A promise to stop a leak sprang a leak

Hey, there’s a choice. National will flog off energy companies. Labour will tax for-rent houses. Each is playing to its own. Which is riskier? Which party is on top of the politics?

In January when he as good as committed his government to sell down its stakes in the four energy companies and Air New Zealand, John Key focused on debt.

This is a short-term argument. Some capital is freed, so there is less need to borrow and interest costs are lower but that interest gain is offset by lower dividend income.

Last Tuesday in Parliament Key widened his range of reasons: “to free up capital on behalf of taxpayers to fund public assets like schools and hospitals and growth-promoting investments such as infrastructure and broadband; to broaden the pool of investments for…savers; to sharpen commercial disciplines, increase transparency and provide greater external oversight of the companies involved…; and to provide opportunities for those companies to obtain more capital in order to grow.”

The middle two are stronger arguments.

In a thin share market and after the collapse of dozens of finance companies, retail investors wanting security and a steady income are stuck with little more than property, bonds or deposits. Utilities usually provide a steady flow of dividends. Though many Contact shareholders sold out, it still has the largest share register because many small investors have valued the dividends.

Iwi, too, want long-term investment opportunities.

There is also an argument that boards will not be loaded with party hacks, so will be sharper, and that the market will take an active interest. Now, we depend on Treasury monitors to keep state-owned enterprises efficient.

But when they want to raise new capital the part-privatised firms will, as now, need to go back to the government though for only 51 per cent of the new capital. That is the point at which a future government will be tempted to sell the remaining 51 per cent.

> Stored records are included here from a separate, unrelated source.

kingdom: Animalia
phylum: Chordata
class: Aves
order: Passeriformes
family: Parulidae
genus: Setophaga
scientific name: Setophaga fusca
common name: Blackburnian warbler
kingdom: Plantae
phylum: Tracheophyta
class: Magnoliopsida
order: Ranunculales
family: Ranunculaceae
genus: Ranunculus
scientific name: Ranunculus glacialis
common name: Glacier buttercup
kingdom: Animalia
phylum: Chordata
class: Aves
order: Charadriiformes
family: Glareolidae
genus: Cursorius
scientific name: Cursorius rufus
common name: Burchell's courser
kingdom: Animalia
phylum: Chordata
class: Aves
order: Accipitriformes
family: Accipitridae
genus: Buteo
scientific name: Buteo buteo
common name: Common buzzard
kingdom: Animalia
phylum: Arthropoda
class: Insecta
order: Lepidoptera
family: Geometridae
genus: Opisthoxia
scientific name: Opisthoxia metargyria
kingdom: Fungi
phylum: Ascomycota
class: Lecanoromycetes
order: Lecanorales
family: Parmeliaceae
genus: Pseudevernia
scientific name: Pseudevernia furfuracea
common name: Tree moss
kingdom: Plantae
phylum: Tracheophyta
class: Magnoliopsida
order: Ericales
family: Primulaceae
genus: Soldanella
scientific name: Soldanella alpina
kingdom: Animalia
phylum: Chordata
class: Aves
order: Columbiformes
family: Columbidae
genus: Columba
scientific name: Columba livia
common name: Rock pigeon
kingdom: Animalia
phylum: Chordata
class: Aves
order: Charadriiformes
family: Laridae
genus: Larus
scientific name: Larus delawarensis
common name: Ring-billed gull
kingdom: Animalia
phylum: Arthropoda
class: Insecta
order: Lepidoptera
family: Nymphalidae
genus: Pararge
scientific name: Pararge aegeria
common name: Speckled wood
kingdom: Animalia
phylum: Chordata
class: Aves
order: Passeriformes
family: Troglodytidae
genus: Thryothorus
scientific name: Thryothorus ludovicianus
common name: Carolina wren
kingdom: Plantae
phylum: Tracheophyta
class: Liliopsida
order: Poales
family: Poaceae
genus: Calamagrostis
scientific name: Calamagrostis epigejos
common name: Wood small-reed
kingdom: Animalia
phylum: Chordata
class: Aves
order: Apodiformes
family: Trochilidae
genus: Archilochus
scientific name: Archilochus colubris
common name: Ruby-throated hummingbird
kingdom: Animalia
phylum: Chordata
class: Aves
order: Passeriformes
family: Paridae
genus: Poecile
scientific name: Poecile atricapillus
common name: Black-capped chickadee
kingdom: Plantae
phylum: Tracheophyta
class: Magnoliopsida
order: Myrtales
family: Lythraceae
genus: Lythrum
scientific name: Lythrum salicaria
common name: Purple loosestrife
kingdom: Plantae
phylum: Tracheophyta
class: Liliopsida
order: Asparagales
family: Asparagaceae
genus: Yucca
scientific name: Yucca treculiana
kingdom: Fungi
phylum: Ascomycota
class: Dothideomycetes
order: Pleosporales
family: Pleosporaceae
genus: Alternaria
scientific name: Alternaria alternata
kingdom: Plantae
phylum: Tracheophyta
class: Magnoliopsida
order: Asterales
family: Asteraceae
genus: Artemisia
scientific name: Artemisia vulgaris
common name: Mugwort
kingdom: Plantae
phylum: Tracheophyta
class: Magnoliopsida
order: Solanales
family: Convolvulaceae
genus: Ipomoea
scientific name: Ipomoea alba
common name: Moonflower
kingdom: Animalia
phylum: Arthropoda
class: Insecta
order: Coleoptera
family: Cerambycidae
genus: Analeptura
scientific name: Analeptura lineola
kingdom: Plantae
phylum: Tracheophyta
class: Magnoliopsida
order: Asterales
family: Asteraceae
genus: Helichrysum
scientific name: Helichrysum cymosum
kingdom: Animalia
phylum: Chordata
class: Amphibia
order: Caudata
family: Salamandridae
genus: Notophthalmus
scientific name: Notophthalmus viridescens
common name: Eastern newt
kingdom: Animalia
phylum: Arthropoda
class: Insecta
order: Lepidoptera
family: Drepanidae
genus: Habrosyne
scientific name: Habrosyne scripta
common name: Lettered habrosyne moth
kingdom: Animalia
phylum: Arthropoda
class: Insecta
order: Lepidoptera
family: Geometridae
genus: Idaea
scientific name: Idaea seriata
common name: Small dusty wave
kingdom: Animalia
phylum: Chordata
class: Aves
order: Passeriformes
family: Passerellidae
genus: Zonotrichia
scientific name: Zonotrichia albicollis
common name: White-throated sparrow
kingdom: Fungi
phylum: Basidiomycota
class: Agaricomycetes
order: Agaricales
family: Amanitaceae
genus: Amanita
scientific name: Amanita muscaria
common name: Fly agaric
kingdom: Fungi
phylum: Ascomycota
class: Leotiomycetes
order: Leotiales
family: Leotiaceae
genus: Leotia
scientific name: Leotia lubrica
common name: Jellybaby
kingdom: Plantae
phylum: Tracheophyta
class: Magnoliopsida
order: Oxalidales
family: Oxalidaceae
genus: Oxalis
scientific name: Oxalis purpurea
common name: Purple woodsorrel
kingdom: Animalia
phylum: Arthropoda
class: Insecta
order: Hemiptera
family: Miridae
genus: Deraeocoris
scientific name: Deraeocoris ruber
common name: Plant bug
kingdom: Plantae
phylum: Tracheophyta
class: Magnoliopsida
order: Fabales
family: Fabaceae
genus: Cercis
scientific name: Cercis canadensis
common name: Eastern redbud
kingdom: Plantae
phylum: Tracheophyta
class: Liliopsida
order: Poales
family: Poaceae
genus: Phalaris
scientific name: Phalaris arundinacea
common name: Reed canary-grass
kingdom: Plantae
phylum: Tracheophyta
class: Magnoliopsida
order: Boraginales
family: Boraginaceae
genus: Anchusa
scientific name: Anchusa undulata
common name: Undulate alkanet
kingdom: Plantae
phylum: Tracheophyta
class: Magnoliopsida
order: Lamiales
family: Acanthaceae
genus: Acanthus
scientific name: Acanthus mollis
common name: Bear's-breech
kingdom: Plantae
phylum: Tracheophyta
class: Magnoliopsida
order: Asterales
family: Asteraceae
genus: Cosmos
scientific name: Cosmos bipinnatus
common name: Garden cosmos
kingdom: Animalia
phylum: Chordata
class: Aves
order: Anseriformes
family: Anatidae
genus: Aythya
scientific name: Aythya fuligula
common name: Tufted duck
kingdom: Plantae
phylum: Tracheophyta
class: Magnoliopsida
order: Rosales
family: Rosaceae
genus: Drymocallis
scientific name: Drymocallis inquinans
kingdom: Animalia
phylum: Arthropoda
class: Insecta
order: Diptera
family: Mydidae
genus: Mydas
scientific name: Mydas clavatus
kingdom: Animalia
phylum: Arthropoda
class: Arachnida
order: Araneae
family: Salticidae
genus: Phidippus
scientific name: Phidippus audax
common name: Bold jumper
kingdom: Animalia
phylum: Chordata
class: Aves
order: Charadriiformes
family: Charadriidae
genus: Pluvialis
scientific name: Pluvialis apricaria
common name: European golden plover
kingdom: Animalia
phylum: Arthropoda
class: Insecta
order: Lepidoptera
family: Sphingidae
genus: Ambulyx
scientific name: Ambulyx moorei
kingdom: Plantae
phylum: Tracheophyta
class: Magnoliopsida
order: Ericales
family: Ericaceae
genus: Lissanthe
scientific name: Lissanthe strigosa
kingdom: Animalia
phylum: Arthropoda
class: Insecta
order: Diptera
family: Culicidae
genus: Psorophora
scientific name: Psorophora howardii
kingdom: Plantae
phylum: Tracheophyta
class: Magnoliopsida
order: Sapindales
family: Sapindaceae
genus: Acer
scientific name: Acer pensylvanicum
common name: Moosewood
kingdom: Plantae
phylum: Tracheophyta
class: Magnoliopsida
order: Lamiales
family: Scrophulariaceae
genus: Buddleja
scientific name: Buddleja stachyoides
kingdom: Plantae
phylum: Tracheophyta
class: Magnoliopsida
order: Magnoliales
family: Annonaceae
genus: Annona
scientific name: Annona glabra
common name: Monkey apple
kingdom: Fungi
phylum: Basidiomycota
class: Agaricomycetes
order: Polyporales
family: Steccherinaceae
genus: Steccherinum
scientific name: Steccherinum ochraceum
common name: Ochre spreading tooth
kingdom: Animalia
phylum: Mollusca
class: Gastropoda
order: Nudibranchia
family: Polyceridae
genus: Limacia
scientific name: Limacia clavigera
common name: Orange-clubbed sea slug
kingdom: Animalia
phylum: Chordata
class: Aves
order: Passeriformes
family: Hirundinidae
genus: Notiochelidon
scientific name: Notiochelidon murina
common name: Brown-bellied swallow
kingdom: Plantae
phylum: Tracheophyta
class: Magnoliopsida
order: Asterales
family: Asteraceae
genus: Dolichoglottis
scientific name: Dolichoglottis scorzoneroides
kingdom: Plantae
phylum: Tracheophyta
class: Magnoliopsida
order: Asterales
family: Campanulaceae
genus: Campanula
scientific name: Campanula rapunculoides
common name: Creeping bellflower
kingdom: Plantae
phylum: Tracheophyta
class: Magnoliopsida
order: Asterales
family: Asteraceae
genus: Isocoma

And that is where the political risk for National lies. Over-40s remember the fire sales and subsequent buybacks of Air New Zealand and KiwiRail after they went bad under incompetent or extractive private owners.

Focus groups told National it was not the hot potato it once was but Labour now has something on which it can rally at least its core vote — which it badly needs to do if it is not to get a smaller vote share than its 34 per cent in 2008.

But won’t Labour’s capital gains tax chase across to National some still-Labour voters of modest means who have scraped up enough for one investment property?

Probably if Labour can’t fix its political management.

It has been known for some time that some MPs were pushing a capital gains tax. But the decision to go with it was made by a small group of senior MPs, as part of a broad economic strategy to be launched this coming Thursday. It got leaked, in a garbled form covering only houses when it is intended to apply also to shares and other assets (though not to personal items and collectibles — and death and separation will not count as events triggering the tax).

The fact that it was leaked indicates incompetence or a white ant within. Then Labour’s silence left the “debate” to be framed by the Greens to Labour’s left and National plus assorted vested interests to its right.

Result: Phil Goff’s political management is again in question. Parties that can’t manage their politics lose voters’ trust. (Labour also last week failed election 101 on an asset sales pamphlet, which the Electoral Commission has sent to the police.)

But is capital gains tax the suicide policy National thinks it is?

Not if Labour can convince voters most will pay little or no tax and only on a gain above a valuation set at a future date.

Not if Labour can convincingly join the Greens making the point that it is a progressive tax — one the better-off and wealthy pay far more of.

And not if Labour can get across the point that all income should be taxed because it is unfair that better-off and wealthy skip tax on some of their income and thus cause less-well-off and middling people to be taxed more than they need be. As Sir Roger Douglas argued in the 1980s, a broad tax base allows rates to be lower. Concessions to special interests (Labour’s promise on fruit and vegetables GST, National’s to property and share owners) force general rates up.

And not if Labour can convince voters it is trying to be strategic on tax, to go with wage-enhancing innovation and productive investment as ingredients in a long overdue rebalancing. The government has yet to convince business, ACT and many voters that its economic management is strategic.

Labour wanted Thursday’s big announcement to look strategic. The leak wasn’t strategic and put the other three “nots” in doubt.

Goff might claw it back. And by 2014 if Labour sticks to the policy, it might gradually win support on its merits. But he and his senior MPs will need to lift their game a long way. So what’s new?